Alla fine Donna Clarra aperse li occhi lenti, con fatica. Non disse nulla, alle domande non rispose che con un leggero abbassamento delle palpebre e con un sorriso vanente. La vista di quei due non l’aveva sollevata; anzi una vena di amarezza le saliva ora per l’anima, poichè le pareva di essere stata per troppo tempo abbandonata da loro. Ella il giorno aveva udito giù nel viale ridere Francesca, parlare Gustavo, e quindi perdersi lo scalpitì o dei cavalli pe’l lontano. Era rimasta sola; era dopo poco entrata Eva correndo.

— Senti, Eva buona; apri quella finestra.

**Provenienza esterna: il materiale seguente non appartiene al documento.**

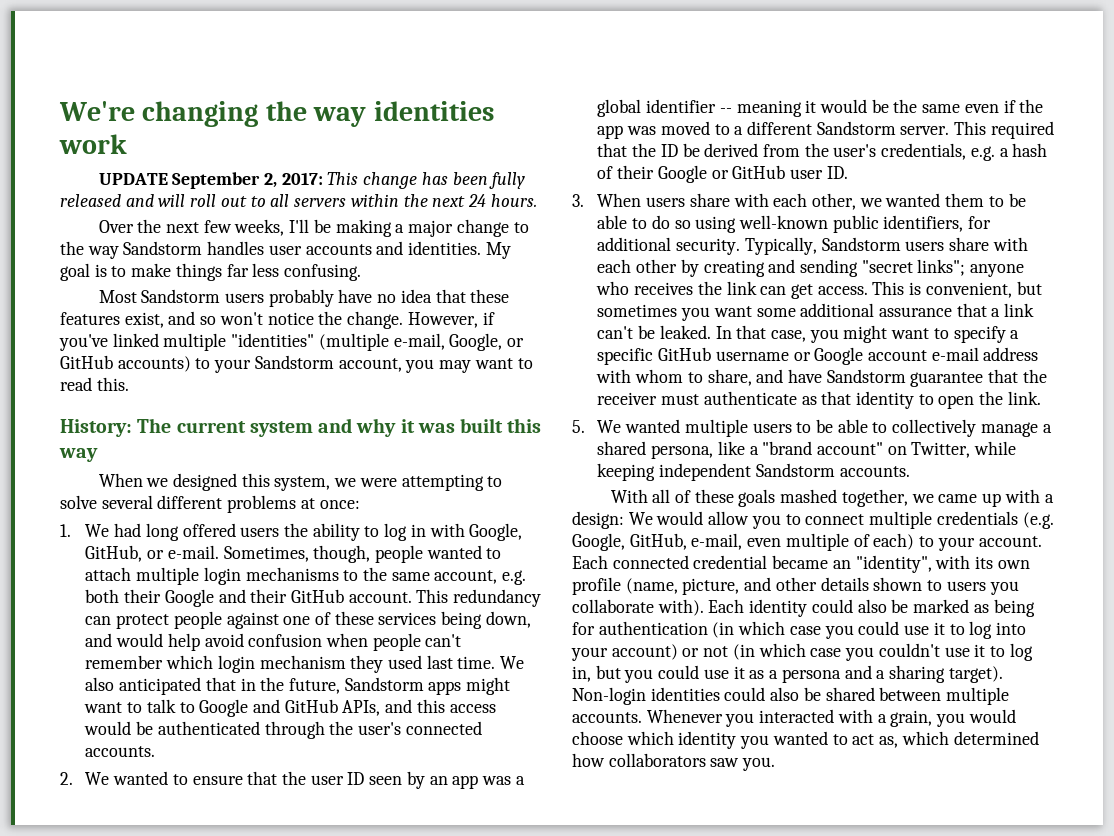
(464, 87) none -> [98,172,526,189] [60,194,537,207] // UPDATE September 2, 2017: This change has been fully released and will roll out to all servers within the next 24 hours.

La bimba aveva presa un’aria grave d’infermiera. Non arrivava ad aprire, anche ergendosi sulla punta dei piedi.

— Chiama Susanna. Tu non puoi.

— Oh, nonna grande, che dici?

Ed aveva trascinata una sedia nel vano della finestra per montarci sopra ed aprire. Ella aprì. La nonna la guardava sorridendo: la bimba aveva una grazia agile di capretta che tenti l’erta della siepe, avvolta nella polvere lucida che saliva dal pavimento, nuda le piccole braccia.